Severe pathogen pollution, the rise of which is largely down to the expansion of sewer systems that discharge untreated wastewater into surface waters, is estimated to affect around a quarter of Latin American river stretches, around 10 to 25 per cent of African river stretches and up to one-half of Asian river stretches.
In some countries, more than 90 per cent of the population relies on surface waters as their source of drinking water. These waters — which are also used to prepare food, to irrigate crops and for recreation — pose a major threat to human health when contaminated.
About 3.4 million people die each year from diseases associated with pathogens in water, like cholera, typhoid, infectious hepatitis, polio, cryptosporidiosis, ascariasis and diarrheal diseases. Many of these diseases are due to the presence of human waste in water.

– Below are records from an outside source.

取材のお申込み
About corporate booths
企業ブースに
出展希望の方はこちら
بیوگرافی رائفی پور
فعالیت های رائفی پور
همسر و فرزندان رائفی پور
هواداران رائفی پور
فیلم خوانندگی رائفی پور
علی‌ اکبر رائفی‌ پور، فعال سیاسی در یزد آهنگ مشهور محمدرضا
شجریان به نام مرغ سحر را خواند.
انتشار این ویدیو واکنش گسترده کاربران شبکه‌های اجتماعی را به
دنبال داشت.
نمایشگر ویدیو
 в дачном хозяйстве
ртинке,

UN Environment estimates that up to 25 million people are at risk of infection from these diseases in Latin America, up to 164 million in Africa and up to 134 million in Asia.
The solution is not only to build more sewers but to treat wastewater.

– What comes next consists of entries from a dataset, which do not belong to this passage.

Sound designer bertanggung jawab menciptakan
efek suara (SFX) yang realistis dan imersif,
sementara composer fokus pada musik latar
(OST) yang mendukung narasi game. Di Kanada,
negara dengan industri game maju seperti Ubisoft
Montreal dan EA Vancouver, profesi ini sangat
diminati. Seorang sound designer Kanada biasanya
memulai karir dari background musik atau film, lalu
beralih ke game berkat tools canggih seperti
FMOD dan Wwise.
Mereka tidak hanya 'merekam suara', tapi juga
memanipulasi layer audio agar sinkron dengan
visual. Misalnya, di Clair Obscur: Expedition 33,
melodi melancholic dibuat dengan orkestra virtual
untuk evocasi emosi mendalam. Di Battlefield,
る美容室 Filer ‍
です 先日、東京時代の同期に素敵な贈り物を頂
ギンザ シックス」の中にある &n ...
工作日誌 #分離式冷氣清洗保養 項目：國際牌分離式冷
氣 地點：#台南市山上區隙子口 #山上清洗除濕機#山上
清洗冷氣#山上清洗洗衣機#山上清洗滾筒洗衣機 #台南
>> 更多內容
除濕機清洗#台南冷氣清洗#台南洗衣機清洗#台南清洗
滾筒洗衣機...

Severe organic pollution, which is caused when large amounts of decomposable organic compounds are released into water bodies, now affects around one out of every seven kilometres of all river stretches in Latin America, Africa and Asia. This type of pollution can lead to the complete deoxygenation of water bodies, posing a major threat to freshwater fisheries that provide humans with the sixth most important source of animal protein and, in developing countries, employ 21 million fishermen and create 38.5 million related jobs.

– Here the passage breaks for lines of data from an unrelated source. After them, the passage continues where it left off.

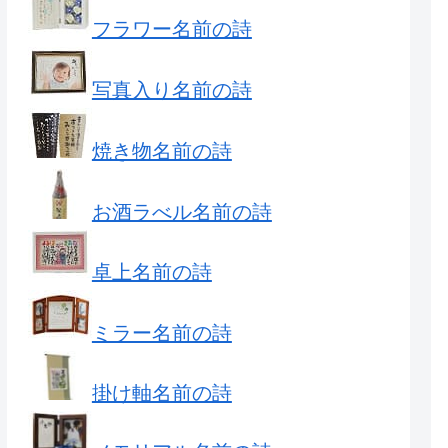
フラワー名前の詩
写真入り名前の詩
焼き物名前の詩
お酒ラべル名前の詩
卓上名前の詩
ミラー名前の詩
掛け軸名前の詩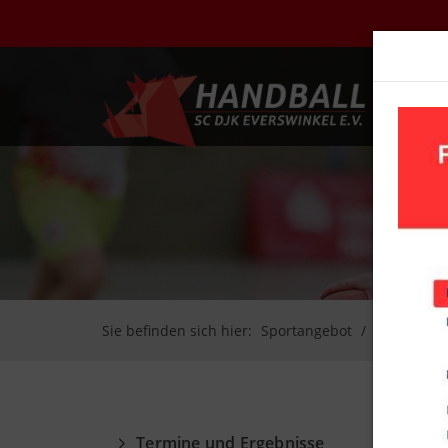
UN
Sie befinden sich hier:
Sportangebot
Handball
Termine und Ergebnisse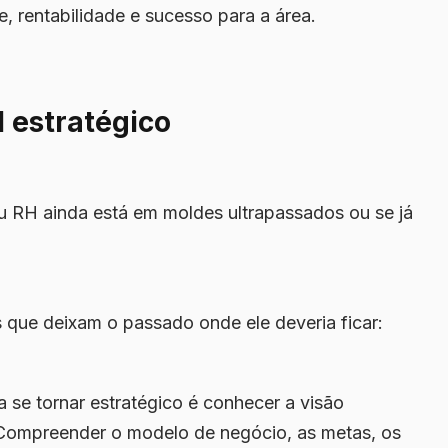
, rentabilidade e sucesso para a área.
 estratégico
 RH ainda está em moldes ultrapassados ou se já
 que deixam o passado onde ele deveria ficar:
a se tornar estratégico é conhecer a visão
 Compreender o modelo de negócio, as metas, os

Severe and moderate salinity pollution already affects around one-tenth of all river stretches in Latin America, Africa and Asia. High salinity levels, which occur when humans dump salty wastewater from mines, irrigation systems and homes into rivers and lakes, make it even harder for the world’s poorest farmers to irrigate their crops. Salinity pollution has increased between 1990 and 2010 in almost one-third of all rivers on the three continents.
Agriculture has intensified and expanded as the world seeks to meet the growing food demands of a booming population. This has led to an increase in the amount of phosphorus from fertilizers and pesticides that pollute waterbodies. The resulting eutrophication can lead to a boom in nuisance plants and algal blooms, as well as changes in ecosystem structure and fish species.
More than half of the total phosphorus loads in 23 out of 25 major lakes worldwide are from human sources – inorganic fertilizer, livestock waste, human sewage. Most of the major lakes in Latin America and Africa now have higher levels of phosphorus than in 1990.
There is still time to tackle water pollution. Better water monitoring, especially in developing countries, is needed to understand the scale of the challenge around the world and to identify key hotspots. Once in-depth assessments have been done there are a raft of new and old methods that can help to reduce the pollution at source, treat polluted water before it enters waterbodies, recycle wastewater for irrigation and protect ecosystems by, for example, restoring wetlands to remove pollutants from urban or agricultural run-off.
“There is no doubt that we have the tools needed to tackle this growing problem,” said McGlade. “It is now time to use these tools to combat what is slowly becoming one of the greatest threats to human health and development around the world.”